How to buy a home? April 30, 2008Posted by shaferfinancial in Uncategorized.
Tags: how to buy a house, loan officer, mortgages, real estate, real estate agent, yield spread premium
Since many people have asked, I decided to answer the questions of what the consumer can do to assure themselves a fair real estate transaction.
1. Check your credit report now. Fix problems and incorrect information as you find them. This is a time consuming issue, so better to find out now and start fixing it if needed. Check you credit report every 6 months thereafter to make sure it stays correct. FICO scores are more important than ever before!
2. Find a mortgage broker that will disclose all fee’s and points including yield spread premium (YSP). Banks don’t have to disclose these back-end expenses by law and most won’t even if you ask them. Negotiate the total amount of fee’s and points the mortgage broker will make on your loan up front. Then demand that the YSP be disclosed when the loan is locked (not 72 hrs. before closing as the law requires). This keeps the loan officer honest and allows for him/her to actually work for you in finding the best program and rate for your individual situation since the loan officer knows how much they are making up front and is satisfied with it. I suggest you find a local loan officer instead of one from a 1-800 number or the internet and have a personal sit down with her/him. You will know if this person is professional and competent by the end of the interview. Listen to your intuition, ask questions about their education and experience, and don’t be afraid to say I don’t feel comfortable doing business with you right now! If they are suggesting that you purchase a home with a payment that scares you, find another mortgage originator. They should have a full appreciation for your financial situation and give you advice on what is too much as well as what program would work the best for you. Be prepared to accept bad news on how much house you can afford as well as when you will be best prepared financially to purchase a home.

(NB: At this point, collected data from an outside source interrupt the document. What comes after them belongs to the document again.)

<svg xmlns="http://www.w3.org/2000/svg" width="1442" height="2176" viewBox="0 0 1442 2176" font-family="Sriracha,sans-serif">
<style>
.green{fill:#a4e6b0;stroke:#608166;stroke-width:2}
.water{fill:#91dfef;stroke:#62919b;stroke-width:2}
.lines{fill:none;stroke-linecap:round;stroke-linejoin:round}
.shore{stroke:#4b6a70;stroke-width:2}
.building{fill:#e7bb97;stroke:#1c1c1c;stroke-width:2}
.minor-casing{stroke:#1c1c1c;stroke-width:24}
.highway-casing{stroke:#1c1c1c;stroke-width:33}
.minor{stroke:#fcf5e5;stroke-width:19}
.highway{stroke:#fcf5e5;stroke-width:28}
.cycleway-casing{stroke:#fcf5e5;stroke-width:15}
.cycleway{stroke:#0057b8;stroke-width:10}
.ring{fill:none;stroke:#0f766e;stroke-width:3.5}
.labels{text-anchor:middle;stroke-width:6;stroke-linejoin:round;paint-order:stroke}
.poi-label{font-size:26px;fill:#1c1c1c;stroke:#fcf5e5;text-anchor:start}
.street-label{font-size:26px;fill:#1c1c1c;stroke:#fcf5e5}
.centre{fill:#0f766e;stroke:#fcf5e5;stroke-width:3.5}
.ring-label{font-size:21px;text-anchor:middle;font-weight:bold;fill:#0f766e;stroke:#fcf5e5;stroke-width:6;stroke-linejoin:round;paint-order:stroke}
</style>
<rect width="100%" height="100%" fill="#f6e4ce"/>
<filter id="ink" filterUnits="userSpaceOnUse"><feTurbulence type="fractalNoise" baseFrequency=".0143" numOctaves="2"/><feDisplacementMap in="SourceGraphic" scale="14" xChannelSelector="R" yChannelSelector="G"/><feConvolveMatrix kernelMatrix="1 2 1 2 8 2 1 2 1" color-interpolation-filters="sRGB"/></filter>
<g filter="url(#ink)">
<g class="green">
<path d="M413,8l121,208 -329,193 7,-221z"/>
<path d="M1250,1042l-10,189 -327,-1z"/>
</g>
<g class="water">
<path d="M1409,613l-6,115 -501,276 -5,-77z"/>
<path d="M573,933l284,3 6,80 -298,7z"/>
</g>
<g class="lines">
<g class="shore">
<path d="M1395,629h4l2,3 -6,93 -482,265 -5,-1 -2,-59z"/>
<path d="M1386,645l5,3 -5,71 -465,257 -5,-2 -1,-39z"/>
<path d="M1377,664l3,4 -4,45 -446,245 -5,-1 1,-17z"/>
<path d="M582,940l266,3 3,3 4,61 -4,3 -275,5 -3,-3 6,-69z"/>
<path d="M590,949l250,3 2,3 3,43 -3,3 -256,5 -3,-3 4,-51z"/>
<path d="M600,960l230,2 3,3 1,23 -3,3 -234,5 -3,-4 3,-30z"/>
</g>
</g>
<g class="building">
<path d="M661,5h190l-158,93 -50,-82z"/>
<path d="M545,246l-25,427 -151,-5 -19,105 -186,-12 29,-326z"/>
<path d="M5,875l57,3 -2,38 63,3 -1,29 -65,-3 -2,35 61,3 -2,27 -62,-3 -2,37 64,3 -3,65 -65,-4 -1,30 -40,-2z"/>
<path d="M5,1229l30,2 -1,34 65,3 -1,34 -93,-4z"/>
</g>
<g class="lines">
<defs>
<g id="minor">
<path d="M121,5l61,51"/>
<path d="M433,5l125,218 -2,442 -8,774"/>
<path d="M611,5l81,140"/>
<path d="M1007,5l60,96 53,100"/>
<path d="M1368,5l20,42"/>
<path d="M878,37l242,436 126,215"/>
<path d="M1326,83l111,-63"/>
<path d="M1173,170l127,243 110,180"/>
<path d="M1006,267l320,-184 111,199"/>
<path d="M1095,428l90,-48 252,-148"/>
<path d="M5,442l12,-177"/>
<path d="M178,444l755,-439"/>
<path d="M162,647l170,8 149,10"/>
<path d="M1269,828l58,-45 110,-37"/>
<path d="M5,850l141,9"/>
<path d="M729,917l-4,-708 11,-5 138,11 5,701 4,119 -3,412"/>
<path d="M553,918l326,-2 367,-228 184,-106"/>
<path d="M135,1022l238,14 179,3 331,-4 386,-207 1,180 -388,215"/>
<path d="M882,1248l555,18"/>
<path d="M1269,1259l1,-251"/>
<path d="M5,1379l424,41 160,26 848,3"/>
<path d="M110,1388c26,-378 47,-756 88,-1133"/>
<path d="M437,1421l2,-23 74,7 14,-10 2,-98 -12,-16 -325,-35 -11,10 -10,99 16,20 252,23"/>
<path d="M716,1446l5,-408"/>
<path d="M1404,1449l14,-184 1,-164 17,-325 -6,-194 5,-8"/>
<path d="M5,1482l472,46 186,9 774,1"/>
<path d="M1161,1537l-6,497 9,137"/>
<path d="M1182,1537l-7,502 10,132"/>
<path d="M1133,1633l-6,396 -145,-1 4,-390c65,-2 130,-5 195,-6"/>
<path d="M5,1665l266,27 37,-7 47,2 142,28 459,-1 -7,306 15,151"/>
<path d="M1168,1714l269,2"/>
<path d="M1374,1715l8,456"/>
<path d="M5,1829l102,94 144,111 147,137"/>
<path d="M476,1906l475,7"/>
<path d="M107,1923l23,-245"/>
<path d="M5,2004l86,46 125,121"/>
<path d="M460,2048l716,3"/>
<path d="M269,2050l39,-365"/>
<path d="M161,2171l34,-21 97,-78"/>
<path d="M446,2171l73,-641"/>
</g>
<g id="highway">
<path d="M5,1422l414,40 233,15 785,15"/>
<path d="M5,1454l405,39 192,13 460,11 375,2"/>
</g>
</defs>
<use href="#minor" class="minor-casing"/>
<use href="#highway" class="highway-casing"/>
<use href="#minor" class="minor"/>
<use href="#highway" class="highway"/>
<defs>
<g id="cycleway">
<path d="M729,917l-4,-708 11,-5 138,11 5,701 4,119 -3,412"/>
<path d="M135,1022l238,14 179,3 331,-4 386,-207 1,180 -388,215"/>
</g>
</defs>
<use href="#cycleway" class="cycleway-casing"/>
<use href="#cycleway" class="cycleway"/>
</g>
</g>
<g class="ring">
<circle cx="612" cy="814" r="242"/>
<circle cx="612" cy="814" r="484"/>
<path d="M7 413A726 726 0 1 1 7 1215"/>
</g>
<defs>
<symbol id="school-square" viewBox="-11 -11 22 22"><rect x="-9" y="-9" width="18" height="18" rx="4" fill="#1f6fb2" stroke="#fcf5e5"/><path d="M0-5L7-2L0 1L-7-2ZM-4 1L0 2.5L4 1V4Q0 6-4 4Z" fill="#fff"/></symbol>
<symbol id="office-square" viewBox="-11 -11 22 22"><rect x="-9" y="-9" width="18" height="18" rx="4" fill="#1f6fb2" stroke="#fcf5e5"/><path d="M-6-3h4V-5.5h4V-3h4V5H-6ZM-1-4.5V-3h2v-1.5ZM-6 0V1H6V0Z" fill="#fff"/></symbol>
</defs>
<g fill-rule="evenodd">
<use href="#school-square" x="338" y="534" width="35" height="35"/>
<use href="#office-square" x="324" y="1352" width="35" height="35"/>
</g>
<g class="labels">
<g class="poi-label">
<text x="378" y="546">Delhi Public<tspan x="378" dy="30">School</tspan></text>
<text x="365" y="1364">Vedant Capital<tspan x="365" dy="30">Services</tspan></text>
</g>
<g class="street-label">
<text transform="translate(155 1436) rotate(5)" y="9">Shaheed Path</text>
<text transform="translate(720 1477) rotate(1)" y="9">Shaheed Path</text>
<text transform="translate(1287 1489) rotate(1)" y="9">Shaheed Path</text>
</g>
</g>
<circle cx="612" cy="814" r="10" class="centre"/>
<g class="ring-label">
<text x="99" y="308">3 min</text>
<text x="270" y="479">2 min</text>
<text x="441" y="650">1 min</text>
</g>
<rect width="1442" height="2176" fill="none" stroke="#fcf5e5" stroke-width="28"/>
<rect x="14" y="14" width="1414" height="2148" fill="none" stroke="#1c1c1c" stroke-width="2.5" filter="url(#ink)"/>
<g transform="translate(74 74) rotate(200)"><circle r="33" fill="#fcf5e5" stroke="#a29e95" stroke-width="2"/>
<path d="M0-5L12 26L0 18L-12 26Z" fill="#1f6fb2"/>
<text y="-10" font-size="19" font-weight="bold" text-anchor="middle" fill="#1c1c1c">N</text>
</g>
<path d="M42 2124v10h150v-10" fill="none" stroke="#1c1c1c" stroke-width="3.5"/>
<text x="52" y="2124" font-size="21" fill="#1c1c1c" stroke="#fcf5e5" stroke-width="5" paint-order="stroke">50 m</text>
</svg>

3. Find a real estate agent that is experienced and works full-time as an agent. Hire them as a buyer’s agent. Tell them exactly what you are looking for and when you are plan on buying. Use the internet to search for properties and get a feel for the market. When you see a home you like send it to your real estate agent. This will allow them to better understand what you are looking for. Don’t physically look at every house, it only gets confusing after a while. Use the internet and your agent to cull the homes until you have a top 5. Then talk to your agent about each home’s location, the good the bad and the ugly, how each neighborhood is fairing in the current market, schools, etc. Then go look at your top five. I mean really look at the home, spend hours looking at every conceivable part of the property, ask questions as they pop into you head. This is where a great agent should shine. They should be able to honestly discuss all the details of the home with you. If you feel you are not getting the honest answers fire your agent!
4. Never use the agent’s in-house mortgage guy. Usually there is a business relationship between the lender and the real estate broker which allows the broker to share the profits of the loan. This means the loan officer will have to add in unecessary fee’s/points to make up for having to share the proceeds. Never use the associated title company for the same reason. Ask if there are any business relationships between the real estate broker and all the other parties. Part of the failure of the last few years is that there were too close of connections between all the parties in the real estate deal. Talk to the appraiser before they appraise your home. Tell them they work for you and you want to know what the real appraised value is, not what the loan officer, real estate agent, or seller thinks it is. Hold the appraiser accountable for her/his work! They are there to protect the lender and YOU from paying over market value.
5. Read all the paperwork. I know for the most part it will read like gobbligook to you, but you would be surprised what you learn from reading it.
6. Don’t be fee driven. Many people shoot themselves in the foot by trying to use folks who charge less fee’s. You get what you pay for. You want to work with experienced professionals who will expect to be fairly compensated. These folks are your best defense against making a bad decision, treat them fairly and they will help you immensely.
7. Choose several homes you would be happy to purchase. Start with the one you like the best and negotiate hard with the seller. Be willing to walk away if the seller won’t negotiate. Move on to the next one on your list and start negotiating hard. Repeat if necessary.